__Extract provided__.
________

RISKS RELATED TO LEGAL AND REGULATORY MATTERS

 

The costs of litigation and compliance with environmental regulations, if significantly increased, could have an adverse effect on our operating profits.

 

We are, and may in the future be, a party to any number of legal proceedings and claims, including those involving patent litigation, product liability, employment matters, and environmental matters, which could be significant. Given the inherent uncertainty of litigation, we can offer no assurance that existing litigation or a future adverse development will not have a material adverse impact. We are also subject to various laws and regulations relating to environmental protection and the discharge of materials into the environment, and it could potentially be possible we could incur substantial costs as a result of the noncompliance with or liability for clean up or other costs or damages under environmental laws.

________

__Record set__.
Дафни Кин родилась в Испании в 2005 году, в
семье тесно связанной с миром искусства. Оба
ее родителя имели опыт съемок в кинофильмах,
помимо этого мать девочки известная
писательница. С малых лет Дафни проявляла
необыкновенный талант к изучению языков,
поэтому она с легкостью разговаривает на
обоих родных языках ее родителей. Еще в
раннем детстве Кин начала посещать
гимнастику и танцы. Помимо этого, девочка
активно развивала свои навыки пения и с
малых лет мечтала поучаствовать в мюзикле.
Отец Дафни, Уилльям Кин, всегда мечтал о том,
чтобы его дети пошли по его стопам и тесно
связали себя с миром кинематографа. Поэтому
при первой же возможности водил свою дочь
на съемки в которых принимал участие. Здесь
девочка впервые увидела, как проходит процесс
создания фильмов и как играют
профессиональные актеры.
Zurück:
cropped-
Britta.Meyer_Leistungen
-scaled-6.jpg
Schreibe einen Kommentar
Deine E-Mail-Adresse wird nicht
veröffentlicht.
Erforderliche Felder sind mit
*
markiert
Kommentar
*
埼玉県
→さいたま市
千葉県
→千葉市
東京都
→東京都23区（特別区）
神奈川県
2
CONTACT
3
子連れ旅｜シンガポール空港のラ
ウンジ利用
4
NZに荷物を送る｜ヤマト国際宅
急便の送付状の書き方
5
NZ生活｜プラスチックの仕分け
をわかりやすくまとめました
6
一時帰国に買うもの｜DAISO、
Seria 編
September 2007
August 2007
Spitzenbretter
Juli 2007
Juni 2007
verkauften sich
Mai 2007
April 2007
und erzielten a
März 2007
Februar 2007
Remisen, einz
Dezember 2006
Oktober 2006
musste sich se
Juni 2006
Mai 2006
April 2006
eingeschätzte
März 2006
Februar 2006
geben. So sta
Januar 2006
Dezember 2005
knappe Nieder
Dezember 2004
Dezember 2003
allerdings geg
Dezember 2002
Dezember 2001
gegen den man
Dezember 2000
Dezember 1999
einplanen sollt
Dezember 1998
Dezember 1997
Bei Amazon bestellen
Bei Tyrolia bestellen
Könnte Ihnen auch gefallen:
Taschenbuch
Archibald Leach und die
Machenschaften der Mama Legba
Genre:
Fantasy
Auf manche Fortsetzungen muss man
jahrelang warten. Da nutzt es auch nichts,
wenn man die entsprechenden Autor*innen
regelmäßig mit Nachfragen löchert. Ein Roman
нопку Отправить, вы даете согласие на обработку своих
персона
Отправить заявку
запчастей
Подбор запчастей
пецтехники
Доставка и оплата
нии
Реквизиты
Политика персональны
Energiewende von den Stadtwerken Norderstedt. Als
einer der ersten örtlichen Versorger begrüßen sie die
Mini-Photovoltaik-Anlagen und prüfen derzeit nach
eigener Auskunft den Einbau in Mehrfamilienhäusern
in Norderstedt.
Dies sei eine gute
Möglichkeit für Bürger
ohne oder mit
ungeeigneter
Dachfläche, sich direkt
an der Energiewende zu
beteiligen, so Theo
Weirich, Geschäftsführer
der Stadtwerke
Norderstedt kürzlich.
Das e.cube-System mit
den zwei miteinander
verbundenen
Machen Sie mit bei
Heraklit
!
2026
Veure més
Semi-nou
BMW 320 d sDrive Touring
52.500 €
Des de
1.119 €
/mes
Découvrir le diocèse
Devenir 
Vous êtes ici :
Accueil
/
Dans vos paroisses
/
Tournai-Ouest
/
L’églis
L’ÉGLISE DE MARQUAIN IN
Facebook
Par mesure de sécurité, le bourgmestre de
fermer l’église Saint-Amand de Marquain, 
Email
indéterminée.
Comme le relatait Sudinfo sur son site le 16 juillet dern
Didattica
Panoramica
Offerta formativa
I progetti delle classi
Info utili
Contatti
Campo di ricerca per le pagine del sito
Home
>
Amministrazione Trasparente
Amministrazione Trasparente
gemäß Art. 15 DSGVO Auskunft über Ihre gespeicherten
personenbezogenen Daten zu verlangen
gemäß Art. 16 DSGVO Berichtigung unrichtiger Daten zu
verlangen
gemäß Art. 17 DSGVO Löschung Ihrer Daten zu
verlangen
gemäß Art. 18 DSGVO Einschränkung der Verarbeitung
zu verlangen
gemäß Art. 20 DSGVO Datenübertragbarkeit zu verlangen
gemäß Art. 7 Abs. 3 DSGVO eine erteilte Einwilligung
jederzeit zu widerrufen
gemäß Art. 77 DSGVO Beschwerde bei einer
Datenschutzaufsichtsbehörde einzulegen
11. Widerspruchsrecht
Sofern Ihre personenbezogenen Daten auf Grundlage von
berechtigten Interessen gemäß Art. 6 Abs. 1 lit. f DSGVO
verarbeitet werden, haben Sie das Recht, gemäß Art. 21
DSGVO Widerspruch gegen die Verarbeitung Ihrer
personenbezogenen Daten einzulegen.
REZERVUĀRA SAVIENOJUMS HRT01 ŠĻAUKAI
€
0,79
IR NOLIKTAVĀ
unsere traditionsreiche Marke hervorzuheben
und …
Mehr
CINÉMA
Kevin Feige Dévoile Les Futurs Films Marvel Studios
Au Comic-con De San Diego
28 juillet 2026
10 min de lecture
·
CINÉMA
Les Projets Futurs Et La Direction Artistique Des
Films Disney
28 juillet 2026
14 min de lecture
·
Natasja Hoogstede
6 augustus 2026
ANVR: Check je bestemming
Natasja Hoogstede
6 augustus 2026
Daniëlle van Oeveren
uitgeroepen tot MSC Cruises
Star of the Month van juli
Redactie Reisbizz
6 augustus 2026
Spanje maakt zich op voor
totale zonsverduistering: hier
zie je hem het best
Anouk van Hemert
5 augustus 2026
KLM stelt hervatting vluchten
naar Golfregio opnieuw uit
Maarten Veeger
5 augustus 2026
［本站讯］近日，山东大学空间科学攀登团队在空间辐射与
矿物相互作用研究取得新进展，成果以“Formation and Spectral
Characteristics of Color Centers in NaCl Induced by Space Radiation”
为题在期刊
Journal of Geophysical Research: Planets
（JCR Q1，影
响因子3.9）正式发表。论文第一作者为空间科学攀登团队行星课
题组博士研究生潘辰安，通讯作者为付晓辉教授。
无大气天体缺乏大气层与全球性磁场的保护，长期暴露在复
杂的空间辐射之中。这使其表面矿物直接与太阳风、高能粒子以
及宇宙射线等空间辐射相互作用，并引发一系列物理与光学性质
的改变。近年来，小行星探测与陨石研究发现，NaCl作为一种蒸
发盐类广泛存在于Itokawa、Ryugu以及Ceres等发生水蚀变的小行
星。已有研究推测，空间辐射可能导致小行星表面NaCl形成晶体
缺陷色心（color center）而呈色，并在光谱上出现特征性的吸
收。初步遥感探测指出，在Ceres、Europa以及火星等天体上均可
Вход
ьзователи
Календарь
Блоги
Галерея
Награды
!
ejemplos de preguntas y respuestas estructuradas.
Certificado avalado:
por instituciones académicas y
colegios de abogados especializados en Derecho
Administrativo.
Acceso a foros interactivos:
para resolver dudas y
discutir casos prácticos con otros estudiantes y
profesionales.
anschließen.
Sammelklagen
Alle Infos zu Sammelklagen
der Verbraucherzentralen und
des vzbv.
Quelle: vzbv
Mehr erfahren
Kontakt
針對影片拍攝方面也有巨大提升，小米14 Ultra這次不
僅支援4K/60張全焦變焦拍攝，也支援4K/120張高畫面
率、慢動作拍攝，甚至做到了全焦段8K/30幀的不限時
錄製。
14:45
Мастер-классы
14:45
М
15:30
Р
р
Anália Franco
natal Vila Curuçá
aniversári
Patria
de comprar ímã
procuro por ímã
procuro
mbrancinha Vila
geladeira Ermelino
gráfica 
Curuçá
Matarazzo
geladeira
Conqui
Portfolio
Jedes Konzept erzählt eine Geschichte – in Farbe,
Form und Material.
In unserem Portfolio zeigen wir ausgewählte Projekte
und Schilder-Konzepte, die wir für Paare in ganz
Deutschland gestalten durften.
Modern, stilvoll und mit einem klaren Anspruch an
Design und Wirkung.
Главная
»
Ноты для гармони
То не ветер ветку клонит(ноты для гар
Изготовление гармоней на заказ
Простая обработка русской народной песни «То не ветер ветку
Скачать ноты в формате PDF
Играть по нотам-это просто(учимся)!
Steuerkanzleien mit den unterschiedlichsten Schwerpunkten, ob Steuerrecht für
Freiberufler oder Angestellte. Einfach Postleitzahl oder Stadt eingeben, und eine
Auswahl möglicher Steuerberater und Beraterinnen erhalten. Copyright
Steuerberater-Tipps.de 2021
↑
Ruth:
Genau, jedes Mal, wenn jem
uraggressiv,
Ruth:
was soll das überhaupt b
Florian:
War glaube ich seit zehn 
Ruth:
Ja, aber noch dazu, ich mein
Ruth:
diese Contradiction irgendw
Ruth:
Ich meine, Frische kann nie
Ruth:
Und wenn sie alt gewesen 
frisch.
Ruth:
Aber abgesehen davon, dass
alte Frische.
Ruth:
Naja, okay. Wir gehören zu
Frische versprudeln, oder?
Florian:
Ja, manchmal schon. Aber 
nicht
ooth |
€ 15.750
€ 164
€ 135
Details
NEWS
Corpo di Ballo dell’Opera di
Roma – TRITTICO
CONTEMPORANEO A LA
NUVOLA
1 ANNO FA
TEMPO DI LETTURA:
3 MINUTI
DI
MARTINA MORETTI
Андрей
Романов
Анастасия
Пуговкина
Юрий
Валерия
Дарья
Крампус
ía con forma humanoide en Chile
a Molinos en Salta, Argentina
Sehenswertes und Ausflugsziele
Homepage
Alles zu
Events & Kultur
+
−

________

__What to do__.
[1] In the passage on legal and regulatory risks, what could hurt operating profits if it rose significantly?
[2] Print the passage on legal and regulatory risks from "The costs of" to "under environmental laws.".
The lines stand apart from the passage on legal and regulatory risks.

__Written responses__.
[1] The costs of litigation and of complying with environmental regulations.

[2]
The costs of litigation and compliance with environmental regulations, if significantly increased, could have an adverse effect on our operating profits.

 

We are, and may in the future be, a party to any number of legal proceedings and claims, including those involving patent litigation, product liability, employment matters, and environmental matters, which could be significant. Given the inherent uncertainty of litigation, we can offer no assurance that existing litigation or a future adverse development will not have a material adverse impact. We are also subject to various laws and regulations relating to environmental protection and the discharge of materials into the environment, and it could potentially be possible we could incur substantial costs as a result of the noncompliance with or liability for clean up or other costs or damages under environmental laws.